What I have written above is meant to show that Mendel's Laws are not an example.  They were preceded by mistaken (but very plausible) ideas about mixing of blood.  The conceptual history of genes is very complicated.  The 2 best books on the history of genetics are by Carlson and by Sturdivant.  The latter author made the first genetic map as an undergraduate research project.

  The concept of clones was applied to asexual reproduction of plants by cuttings and shoots.  Most groves of aspen trees are clones.  Then nuclear transplants were made in frogs by Briggs & King in 1952, but didn't get much public attention until repeated in mammals.  Cloning of genes is a special case of "transformation", as used by Avery, and begun by Griffith in 1928.  Clonal selection of lymphocytes was originally proposed by Jerne as selection among antigens, but Burnet realized cloning of antibody-producing lymphocytes would make more sense, etc.  Monoclonal antibodies were an unexpected result of testing which cell's genes would continue to be expressed when 2 were fused. So every concept and method has its history, which is seldom if ever a straight line. Kuhn was right.
════════
## YOUR GOAL
In the passage on the history of genetics, list every person named in the paragraph that begins "The concept of clones."
════════
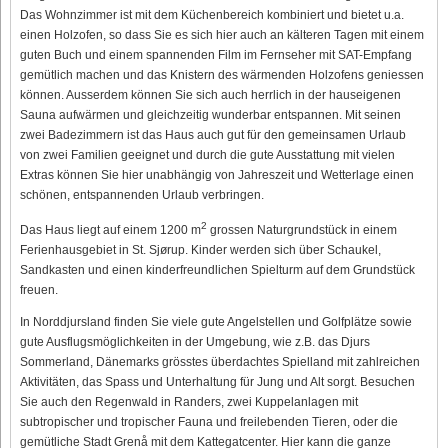
Das Wohnzimmer ist mit dem Küchenbereich kombiniert und bietet u.a.
einen Holzofen, so dass Sie es sich hier auch an kälteren Tagen mit einem
guten Buch und einem spannenden Film im Fernseher mit SAT-Empfang
gemütlich machen und das Knistern des wärmenden Holzofens geniessen
können. Ausserdem können Sie sich auch herrlich in der hauseigenen
Sauna aufwärmen und gleichzeitig wunderbar entspannen. Mit seinen
zwei Badezimmern ist das Haus auch gut für den gemeinsamen Urlaub
von zwei Familien geeignet und durch die gute Ausstattung mit vielen
Extras können Sie hier unabhängig von Jahreszeit und Wetterlage einen
schönen, entspannenden Urlaub verbringen.
2
Das Haus liegt auf einem 1200 m
grossen Naturgrundstück in einem
Ferienhausgebiet in St. Sjørup. Kinder werden sich über Schaukel,
Sandkasten und einen kinderfreundlichen Spielturm auf dem Grundstück
freuen.
In Norddjursland finden Sie viele gute Angelstellen und Golfplätze sowie
gute Ausflugsmöglichkeiten in der Umgebung, wie z.B. das Djurs
Sommerland, Dänemarks grösstes überdachtes Spielland mit zahlreichen
Aktivitäten, das Spass und Unterhaltung für Jung und Alt sorgt. Besuchen
Sie auch den Regenwald in Randers, zwei Kuppelanlagen mit
subtropischer und tropischer Fauna und freilebenden Tieren, oder die
gemütliche Stadt Grenå mit dem Kattegatcenter. Hier kann die ganze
════════
## RESPONSE FOR THIS EXERCISE
Briggs, King, Avery, Griffith, Jerne, Burnet, Kuhn